**What this task involves**: If a line in the data holds the string "state", list it.

(Input material begins)

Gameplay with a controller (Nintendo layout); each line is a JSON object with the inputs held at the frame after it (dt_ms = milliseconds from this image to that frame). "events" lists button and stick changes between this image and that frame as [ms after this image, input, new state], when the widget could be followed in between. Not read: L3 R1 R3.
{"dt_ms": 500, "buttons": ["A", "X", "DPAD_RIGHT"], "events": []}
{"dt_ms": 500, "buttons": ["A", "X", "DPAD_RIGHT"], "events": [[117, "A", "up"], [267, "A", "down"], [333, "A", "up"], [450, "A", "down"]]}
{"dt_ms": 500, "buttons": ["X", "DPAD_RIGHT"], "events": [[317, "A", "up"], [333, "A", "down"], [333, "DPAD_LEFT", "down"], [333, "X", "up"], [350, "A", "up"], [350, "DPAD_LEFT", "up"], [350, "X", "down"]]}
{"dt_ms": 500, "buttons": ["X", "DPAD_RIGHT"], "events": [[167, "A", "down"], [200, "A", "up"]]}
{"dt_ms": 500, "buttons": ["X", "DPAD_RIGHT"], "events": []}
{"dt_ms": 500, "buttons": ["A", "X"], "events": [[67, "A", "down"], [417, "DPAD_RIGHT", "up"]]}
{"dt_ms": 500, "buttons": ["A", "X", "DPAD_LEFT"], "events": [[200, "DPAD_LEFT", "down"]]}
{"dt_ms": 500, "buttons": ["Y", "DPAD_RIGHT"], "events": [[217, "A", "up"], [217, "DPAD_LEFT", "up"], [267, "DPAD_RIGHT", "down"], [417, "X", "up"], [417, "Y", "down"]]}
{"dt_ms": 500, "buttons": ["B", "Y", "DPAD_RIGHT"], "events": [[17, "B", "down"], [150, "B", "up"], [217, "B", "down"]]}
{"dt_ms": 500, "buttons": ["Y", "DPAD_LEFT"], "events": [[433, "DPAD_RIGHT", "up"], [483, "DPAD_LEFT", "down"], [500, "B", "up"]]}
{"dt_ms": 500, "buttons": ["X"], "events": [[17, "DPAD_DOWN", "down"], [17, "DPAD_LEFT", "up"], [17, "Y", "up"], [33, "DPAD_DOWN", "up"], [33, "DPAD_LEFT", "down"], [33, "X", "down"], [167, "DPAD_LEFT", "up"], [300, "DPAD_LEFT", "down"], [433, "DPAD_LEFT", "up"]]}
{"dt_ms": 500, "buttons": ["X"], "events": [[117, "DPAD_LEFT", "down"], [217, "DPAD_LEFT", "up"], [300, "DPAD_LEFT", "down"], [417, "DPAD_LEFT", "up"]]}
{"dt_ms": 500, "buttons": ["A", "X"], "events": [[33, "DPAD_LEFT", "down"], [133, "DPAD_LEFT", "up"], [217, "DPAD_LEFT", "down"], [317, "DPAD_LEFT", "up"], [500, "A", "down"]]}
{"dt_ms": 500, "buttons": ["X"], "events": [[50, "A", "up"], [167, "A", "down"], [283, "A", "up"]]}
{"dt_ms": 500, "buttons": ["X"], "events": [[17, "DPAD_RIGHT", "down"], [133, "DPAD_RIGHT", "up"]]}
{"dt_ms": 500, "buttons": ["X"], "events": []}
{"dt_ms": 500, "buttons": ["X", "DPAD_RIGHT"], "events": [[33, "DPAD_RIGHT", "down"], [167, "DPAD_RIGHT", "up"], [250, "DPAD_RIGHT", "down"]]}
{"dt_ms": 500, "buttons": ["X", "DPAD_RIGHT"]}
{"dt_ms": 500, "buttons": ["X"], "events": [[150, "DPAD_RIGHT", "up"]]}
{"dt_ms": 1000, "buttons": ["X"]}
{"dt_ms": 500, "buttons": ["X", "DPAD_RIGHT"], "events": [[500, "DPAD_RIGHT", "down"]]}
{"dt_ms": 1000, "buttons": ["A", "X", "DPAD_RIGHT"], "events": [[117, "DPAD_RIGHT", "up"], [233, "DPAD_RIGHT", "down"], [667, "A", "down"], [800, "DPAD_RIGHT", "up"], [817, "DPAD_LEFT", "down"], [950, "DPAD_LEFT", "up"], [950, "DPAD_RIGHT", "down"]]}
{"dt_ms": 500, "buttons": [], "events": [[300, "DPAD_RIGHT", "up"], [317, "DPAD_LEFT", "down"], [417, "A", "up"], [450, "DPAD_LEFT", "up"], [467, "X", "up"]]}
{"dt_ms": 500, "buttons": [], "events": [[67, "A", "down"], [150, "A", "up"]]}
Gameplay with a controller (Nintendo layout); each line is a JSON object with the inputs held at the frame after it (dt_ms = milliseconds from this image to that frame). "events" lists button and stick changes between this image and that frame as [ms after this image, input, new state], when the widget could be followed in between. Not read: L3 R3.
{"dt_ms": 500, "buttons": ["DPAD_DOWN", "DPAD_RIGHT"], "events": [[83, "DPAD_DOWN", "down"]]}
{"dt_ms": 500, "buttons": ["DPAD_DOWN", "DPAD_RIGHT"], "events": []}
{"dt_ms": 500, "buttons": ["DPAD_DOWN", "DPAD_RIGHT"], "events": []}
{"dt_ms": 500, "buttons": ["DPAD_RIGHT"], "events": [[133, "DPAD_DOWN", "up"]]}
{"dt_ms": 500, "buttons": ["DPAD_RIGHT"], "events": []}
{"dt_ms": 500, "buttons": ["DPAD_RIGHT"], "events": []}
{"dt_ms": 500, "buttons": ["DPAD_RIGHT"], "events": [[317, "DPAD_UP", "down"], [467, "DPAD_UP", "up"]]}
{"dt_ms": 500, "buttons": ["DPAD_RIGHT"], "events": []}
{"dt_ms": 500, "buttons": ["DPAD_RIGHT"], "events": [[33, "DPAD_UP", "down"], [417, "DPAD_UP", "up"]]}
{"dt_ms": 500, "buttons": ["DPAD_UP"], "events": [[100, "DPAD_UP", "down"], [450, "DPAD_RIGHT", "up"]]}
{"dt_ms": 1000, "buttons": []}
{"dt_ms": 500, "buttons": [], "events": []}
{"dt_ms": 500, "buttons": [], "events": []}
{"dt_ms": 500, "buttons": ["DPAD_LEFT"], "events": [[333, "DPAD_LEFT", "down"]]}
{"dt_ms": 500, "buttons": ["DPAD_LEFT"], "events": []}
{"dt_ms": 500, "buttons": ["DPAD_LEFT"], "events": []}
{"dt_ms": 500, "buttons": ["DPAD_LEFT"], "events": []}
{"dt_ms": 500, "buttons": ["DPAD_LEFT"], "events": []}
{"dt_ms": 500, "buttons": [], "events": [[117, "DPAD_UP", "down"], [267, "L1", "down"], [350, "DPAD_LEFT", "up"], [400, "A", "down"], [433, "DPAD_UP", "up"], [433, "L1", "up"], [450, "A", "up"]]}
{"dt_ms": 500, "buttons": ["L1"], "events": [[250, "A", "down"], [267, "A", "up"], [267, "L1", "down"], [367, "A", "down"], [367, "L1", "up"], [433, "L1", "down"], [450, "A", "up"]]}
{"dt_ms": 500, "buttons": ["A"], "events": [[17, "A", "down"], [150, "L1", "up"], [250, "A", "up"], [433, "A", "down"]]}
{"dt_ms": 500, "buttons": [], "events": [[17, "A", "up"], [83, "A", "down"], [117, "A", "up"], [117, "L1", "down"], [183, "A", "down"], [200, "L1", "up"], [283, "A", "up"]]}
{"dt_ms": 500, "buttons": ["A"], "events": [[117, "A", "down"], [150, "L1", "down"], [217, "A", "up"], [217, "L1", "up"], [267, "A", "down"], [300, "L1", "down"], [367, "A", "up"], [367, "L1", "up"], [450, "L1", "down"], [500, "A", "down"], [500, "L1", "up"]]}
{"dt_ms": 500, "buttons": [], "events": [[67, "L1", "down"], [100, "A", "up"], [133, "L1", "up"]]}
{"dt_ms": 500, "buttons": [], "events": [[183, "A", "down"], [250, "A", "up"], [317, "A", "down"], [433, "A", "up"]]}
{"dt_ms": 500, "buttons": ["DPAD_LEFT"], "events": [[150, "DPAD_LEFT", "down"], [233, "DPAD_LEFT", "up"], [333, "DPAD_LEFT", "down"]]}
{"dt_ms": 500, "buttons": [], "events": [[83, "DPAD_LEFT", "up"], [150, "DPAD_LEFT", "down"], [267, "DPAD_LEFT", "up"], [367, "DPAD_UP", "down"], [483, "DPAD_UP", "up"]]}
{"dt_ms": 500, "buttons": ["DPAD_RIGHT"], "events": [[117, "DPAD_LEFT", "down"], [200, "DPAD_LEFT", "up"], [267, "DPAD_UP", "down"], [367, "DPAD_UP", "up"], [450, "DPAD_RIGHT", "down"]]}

(Input material ends)

**Exercise output**:
Gameplay with a controller (Nintendo layout); each line is a JSON object with the inputs held at the frame after it (dt_ms = milliseconds from this image to that frame). "events" lists button and stick changes between this image and that frame as [ms after this image, input, new state], when the widget could be followed in between. Not read: L3 R1 R3.
Gameplay with a controller (Nintendo layout); each line is a JSON object with the inputs held at the frame after it (dt_ms = milliseconds from this image to that frame). "events" lists button and stick changes between this image and that frame as [ms after this image, input, new state], when the widget could be followed in between. Not read: L3 R3.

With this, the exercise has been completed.